◆ **Task to carry out**
Word for word and without images, transcribe all of the records.

(Records excerpted from a collection)
▼

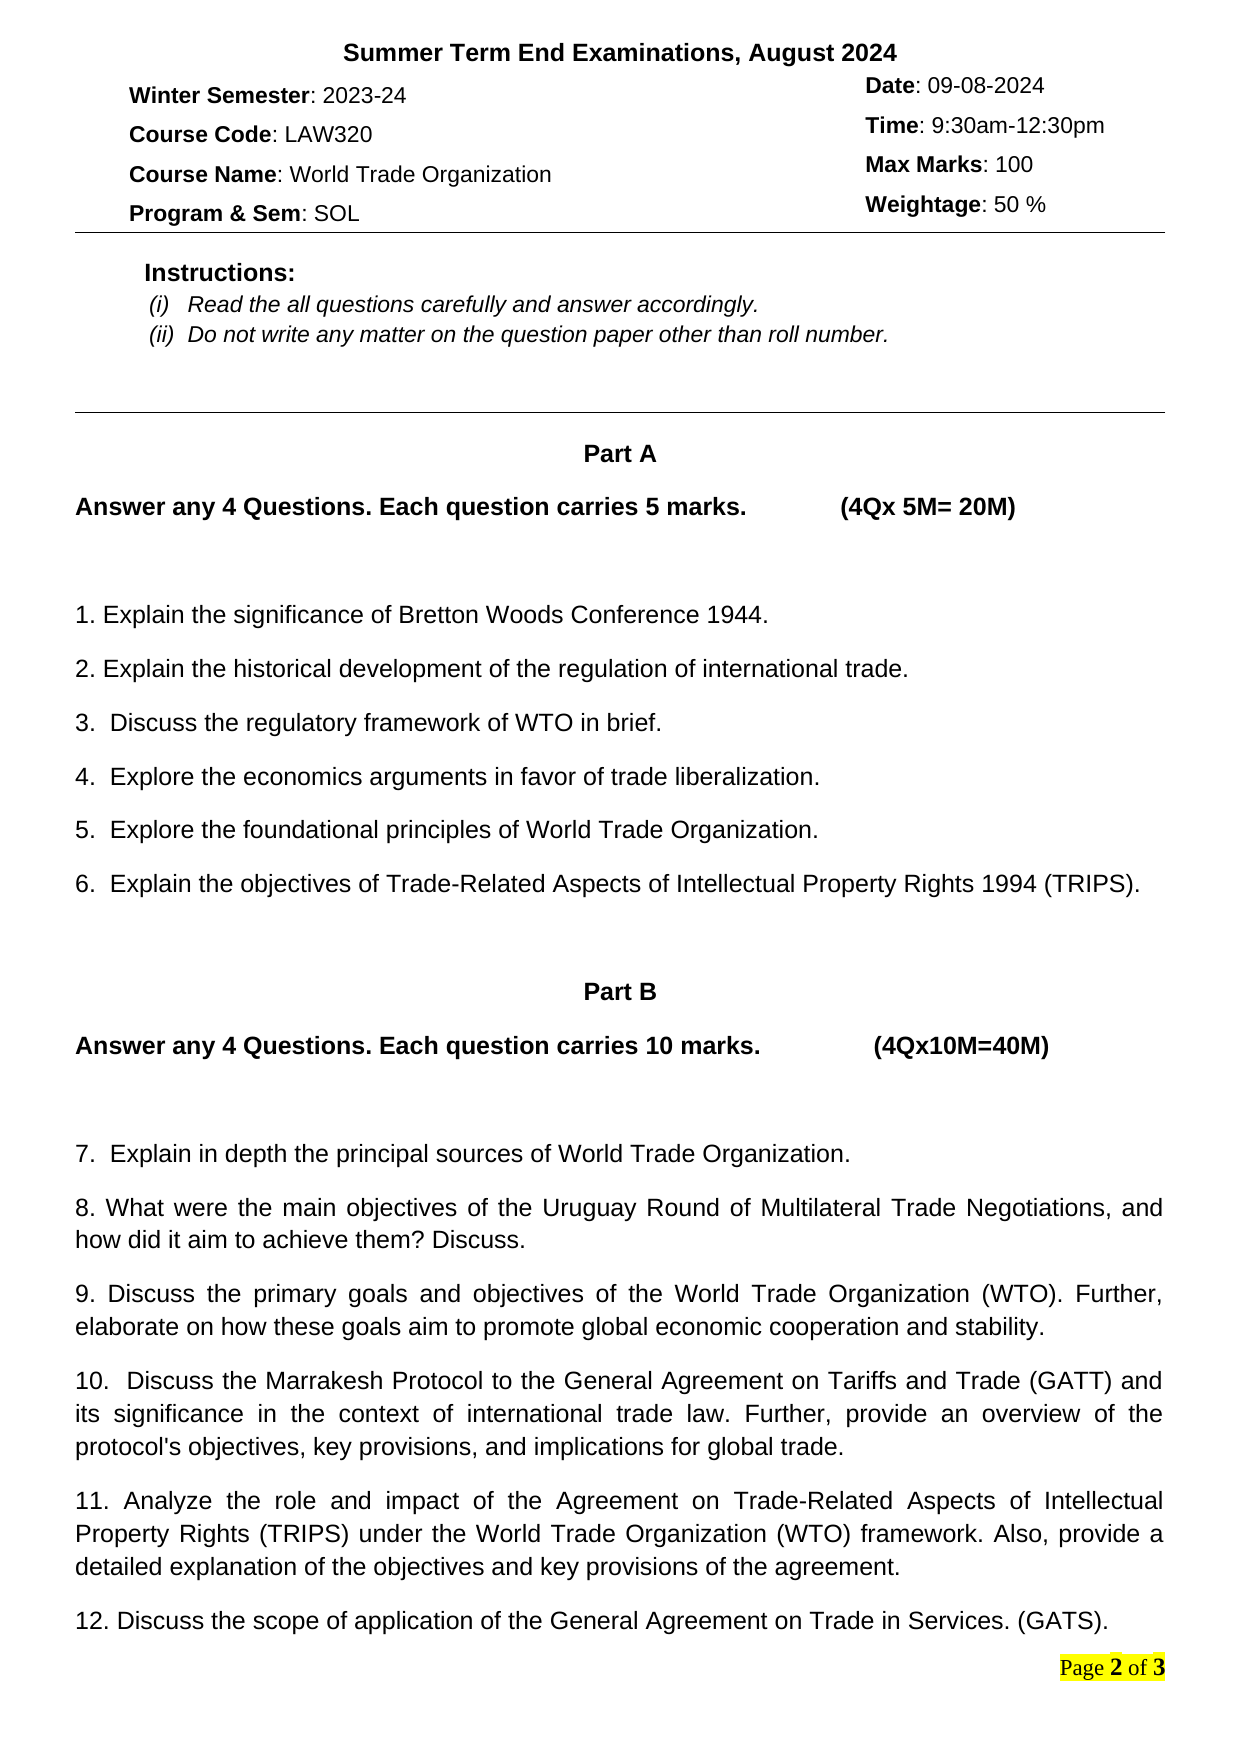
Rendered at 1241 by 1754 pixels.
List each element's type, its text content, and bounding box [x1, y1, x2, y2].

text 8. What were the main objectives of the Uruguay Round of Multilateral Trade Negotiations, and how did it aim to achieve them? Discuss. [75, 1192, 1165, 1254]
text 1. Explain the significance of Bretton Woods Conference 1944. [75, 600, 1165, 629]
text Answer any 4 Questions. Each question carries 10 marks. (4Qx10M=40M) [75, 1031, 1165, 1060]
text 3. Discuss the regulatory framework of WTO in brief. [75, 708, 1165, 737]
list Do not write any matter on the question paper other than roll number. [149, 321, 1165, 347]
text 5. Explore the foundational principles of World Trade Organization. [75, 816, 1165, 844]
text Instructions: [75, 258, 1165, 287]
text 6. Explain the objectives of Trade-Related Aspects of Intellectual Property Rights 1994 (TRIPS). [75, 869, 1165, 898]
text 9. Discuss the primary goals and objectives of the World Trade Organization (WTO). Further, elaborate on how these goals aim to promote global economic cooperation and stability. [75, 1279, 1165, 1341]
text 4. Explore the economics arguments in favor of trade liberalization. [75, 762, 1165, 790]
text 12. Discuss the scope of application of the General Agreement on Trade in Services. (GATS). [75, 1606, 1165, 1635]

▲

◆ **Task result**
Rendered at 1241 by 1754 pixels.
List each element's type, its text content, and bounding box [x1, y1, x2, y2].

text 8. What were the main objectives of the Uruguay Round of Multilateral Trade Negotiations, and how did it aim to achieve them? Discuss. [75, 1192, 1165, 1254]
text 1. Explain the significance of Bretton Woods Conference 1944. [75, 600, 1165, 629]
text Answer any 4 Questions. Each question carries 10 marks. (4Qx10M=40M) [75, 1031, 1165, 1060]
text 3. Discuss the regulatory framework of WTO in brief. [75, 708, 1165, 737]
list Do not write any matter on the question paper other than roll number. [149, 321, 1165, 347]
text 5. Explore the foundational principles of World Trade Organization. [75, 816, 1165, 844]
text Instructions: [75, 258, 1165, 287]
text 6. Explain the objectives of Trade-Related Aspects of Intellectual Property Rights 1994 (TRIPS). [75, 869, 1165, 898]
text 9. Discuss the primary goals and objectives of the World Trade Organization (WTO). Further, elaborate on how these goals aim to promote global economic cooperation and stability. [75, 1279, 1165, 1341]
text 4. Explore the economics arguments in favor of trade liberalization. [75, 762, 1165, 790]
text 12. Discuss the scope of application of the General Agreement on Trade in Services. (GATS). [75, 1606, 1165, 1635]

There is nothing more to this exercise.